Ground was broken on Thursday (December 11) for an $82 million landslide mitigation project in the community of Bedward Gardens in rural St. Andrew.

The project is aimed at reducing the community’s vulnerability to landslides, soil instability, flooding and falling boulders.

It is part of a larger US$2.4 million Landslide Risk Reduction Mitigation programme encompassing four communities, which is being implemented by the Office of Disaster Preparedness and Emergency Management (ODPEM). In addition to Bedward Gardens, the others are Harbour Heights and Melbrook Heights in St. Andrew; and Breastworks in Portland.

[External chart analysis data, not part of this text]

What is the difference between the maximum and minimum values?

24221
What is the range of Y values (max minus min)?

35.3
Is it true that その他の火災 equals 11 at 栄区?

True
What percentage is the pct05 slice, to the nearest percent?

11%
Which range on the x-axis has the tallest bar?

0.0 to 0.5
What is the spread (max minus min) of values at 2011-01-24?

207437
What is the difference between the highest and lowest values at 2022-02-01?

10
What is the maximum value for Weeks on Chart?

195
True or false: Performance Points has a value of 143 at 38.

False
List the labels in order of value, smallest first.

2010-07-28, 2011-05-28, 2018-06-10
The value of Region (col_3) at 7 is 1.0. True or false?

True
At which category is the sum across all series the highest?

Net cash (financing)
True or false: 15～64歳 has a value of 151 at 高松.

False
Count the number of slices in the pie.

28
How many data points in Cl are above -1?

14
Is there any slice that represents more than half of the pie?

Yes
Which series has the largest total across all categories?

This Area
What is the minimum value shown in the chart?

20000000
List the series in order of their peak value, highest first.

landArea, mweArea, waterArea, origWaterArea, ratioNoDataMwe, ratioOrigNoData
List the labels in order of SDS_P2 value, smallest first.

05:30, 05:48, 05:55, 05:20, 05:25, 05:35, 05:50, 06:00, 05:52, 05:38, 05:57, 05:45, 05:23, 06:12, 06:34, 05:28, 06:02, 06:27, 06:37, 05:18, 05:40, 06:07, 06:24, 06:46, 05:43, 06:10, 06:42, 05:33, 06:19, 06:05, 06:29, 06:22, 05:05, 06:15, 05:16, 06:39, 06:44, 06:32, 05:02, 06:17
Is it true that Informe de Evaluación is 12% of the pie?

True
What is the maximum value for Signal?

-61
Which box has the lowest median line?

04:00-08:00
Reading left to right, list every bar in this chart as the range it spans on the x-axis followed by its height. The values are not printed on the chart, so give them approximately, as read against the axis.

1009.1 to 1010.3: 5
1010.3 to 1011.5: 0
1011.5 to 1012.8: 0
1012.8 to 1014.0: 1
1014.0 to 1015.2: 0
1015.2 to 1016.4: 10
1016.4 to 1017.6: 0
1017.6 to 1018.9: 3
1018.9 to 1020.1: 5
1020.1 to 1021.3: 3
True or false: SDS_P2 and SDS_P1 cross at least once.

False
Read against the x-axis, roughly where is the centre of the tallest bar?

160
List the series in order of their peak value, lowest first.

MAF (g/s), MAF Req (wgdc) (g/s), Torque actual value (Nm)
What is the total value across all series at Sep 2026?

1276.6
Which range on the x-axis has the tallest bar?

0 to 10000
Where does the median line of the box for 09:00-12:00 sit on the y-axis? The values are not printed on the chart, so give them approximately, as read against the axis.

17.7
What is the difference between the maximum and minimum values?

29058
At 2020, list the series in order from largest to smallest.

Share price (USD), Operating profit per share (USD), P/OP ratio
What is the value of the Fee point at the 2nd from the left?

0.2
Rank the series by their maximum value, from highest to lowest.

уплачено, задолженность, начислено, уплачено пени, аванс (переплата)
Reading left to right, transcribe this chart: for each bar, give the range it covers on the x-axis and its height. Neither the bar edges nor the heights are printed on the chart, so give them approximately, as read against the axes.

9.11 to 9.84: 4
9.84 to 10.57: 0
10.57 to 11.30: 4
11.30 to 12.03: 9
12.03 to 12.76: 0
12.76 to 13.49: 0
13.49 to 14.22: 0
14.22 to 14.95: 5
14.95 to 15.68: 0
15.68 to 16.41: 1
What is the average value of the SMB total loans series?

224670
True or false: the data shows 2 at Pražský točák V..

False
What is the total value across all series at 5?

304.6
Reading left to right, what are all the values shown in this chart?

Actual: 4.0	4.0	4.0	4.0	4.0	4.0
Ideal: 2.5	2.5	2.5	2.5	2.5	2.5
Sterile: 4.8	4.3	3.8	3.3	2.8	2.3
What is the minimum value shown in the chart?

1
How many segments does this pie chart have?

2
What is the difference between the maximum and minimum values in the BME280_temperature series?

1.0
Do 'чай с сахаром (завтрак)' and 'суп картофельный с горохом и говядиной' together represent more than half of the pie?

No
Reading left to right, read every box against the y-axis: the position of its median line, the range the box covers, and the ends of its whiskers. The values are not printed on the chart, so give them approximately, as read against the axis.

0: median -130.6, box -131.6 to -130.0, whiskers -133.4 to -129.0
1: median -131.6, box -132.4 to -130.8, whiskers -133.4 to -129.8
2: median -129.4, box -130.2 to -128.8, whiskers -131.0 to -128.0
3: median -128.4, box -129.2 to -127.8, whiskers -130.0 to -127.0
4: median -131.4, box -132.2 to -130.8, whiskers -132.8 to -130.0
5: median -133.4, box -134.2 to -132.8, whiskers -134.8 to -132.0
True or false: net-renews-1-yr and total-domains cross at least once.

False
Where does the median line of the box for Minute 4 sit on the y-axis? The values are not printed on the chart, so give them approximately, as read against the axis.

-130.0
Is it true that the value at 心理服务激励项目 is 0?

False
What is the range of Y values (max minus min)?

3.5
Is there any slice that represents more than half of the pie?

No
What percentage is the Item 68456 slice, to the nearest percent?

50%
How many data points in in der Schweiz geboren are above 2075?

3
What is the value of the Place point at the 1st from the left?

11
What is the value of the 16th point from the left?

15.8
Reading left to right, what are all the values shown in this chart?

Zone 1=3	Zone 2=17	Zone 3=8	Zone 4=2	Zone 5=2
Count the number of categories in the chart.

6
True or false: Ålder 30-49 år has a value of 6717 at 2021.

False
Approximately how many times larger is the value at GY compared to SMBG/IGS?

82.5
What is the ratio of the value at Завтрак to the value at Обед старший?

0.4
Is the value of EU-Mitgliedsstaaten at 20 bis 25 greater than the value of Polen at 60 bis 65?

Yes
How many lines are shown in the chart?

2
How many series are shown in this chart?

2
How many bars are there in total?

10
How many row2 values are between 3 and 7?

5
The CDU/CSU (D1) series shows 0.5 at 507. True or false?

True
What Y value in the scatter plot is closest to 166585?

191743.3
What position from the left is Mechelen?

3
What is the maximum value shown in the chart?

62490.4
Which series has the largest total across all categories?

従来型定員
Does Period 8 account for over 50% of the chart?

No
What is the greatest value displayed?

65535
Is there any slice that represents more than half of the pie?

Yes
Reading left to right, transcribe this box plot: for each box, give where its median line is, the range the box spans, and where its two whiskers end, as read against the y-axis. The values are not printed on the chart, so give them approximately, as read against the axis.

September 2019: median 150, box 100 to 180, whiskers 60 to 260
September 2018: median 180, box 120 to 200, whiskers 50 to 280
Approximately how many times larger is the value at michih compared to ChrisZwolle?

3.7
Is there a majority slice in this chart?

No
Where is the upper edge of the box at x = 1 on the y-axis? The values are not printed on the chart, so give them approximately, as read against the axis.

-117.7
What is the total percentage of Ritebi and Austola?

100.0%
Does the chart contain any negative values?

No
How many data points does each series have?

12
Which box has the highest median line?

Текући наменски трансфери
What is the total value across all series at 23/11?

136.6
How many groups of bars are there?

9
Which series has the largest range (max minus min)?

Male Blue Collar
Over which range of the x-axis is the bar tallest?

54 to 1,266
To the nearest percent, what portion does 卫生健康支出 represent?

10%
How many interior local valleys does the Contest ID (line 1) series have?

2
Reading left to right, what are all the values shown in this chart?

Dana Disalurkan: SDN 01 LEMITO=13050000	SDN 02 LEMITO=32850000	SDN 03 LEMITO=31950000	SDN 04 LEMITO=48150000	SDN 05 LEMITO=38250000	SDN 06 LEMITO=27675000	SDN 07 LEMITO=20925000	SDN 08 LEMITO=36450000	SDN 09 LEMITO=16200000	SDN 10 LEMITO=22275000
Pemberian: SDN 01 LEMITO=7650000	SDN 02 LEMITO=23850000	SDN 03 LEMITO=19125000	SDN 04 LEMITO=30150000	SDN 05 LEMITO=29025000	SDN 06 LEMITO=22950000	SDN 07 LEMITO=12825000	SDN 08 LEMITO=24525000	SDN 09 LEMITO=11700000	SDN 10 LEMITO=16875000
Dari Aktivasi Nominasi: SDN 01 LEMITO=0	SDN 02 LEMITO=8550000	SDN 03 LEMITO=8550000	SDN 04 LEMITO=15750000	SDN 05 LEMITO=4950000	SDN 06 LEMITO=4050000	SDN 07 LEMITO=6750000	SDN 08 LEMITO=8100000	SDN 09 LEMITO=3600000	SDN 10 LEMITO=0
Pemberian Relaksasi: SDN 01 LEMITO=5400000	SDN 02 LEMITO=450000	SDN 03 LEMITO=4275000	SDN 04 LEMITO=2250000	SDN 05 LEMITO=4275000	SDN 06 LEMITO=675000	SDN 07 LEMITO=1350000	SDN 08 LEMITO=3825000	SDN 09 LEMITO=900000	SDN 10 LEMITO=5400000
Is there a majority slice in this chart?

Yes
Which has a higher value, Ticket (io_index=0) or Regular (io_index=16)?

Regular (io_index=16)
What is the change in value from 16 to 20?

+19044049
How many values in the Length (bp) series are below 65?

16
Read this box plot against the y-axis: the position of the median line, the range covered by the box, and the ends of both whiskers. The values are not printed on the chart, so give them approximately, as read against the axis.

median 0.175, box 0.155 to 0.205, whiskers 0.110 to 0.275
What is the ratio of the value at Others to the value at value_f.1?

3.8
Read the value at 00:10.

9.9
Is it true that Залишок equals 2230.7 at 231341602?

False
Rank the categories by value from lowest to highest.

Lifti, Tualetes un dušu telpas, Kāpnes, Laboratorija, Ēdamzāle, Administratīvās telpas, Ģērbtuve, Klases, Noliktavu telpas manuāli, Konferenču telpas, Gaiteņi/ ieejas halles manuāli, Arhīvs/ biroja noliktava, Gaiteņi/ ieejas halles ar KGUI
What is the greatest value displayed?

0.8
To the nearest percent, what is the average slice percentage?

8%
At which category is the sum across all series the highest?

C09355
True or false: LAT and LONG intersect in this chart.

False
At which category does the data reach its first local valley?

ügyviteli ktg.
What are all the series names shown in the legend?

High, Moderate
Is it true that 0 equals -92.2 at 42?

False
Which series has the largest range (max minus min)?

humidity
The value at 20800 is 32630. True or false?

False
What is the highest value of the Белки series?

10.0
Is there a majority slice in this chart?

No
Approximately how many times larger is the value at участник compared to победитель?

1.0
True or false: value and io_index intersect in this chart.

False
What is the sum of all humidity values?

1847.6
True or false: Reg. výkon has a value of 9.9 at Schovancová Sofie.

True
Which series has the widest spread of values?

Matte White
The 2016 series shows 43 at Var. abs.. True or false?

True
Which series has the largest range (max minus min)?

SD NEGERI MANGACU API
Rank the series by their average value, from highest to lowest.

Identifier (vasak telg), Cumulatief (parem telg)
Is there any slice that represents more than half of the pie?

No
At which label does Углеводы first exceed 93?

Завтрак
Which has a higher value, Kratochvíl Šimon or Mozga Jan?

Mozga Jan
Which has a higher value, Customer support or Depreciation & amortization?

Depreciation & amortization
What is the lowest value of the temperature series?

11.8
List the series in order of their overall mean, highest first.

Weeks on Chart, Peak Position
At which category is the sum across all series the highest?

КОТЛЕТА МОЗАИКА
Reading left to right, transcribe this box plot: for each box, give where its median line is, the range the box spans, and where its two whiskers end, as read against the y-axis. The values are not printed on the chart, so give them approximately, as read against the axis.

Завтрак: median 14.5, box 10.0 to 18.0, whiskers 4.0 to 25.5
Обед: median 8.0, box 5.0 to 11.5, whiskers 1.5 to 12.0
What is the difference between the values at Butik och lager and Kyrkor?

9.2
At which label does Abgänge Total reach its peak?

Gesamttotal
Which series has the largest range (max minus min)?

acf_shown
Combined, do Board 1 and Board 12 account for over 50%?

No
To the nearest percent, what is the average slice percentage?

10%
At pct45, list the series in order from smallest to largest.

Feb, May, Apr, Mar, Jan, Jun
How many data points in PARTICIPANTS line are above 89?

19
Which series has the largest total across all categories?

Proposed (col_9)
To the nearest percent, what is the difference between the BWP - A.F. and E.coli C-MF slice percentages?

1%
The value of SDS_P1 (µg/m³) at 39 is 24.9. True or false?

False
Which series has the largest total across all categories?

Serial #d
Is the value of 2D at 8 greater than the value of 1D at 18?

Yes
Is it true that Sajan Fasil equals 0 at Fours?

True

These communities are impacted by deteriorating infrastructure due to landslides, soil instability, unchannelled water run-offs, and flooding.

Research Analyst at ODPEM, Christopher Gayle, told JIS News that the Bedward Gardens project entails improving slope stability to curtail the incidence of land slippage, and drain infrastructure improvement works to reduce flooding.

He said measures will be put in place to control the rainwater before it can trigger a landslide.

“We’ll be putting in intercept drains… as well as controlling the rainwater that sheets off the roof of each house with guttering, and installing black tanks so there’s some amount of rainwater harvesting,” he informed.

“In addition, grey (waste) water, in some instances, will be captured as some people build their pits on the hillside, which serve as trigger points for landslides. The thinking is, if we remove the trigger, then the slopes will remain stable and the landslides will be mitigated,” he contended.

Mr. Gayle told JIS News that members of the Bedward Gardens community played an integral role in the final outlay of the mitigation strategies after identifying the hazards they face. He said residents will be hired to carry out plumbing works and construct U-drains for the project.

“We engaged HEART/NTA to provide training in general construction, which included masonry, plumbing and carpentry. So, it’s expected that those trained will be used through the life of the project,” he said, noting that training was also carried out to ensure the sustainability of the mitigation strategies.

Member of Parliament for East Rural, St. Andrew, and State Minister for Tourism and Entertainment, Hon. Damion Crawford, welcomed the project.

“With the reduction in risk and the infrastructure improvement that comes with that, it improves their land values and, by extension, allows for them to get better loans to develop their own lives. So, this is more than saying your house will not be washed away as their lives will be improved,” he stated.

Mr. Crawford noted that the skills training aspect of the project will empower residents to seek employment or create their own jobs.

“They are all excited; excited about the work, but also excited about what the future holds,” he told JIS News.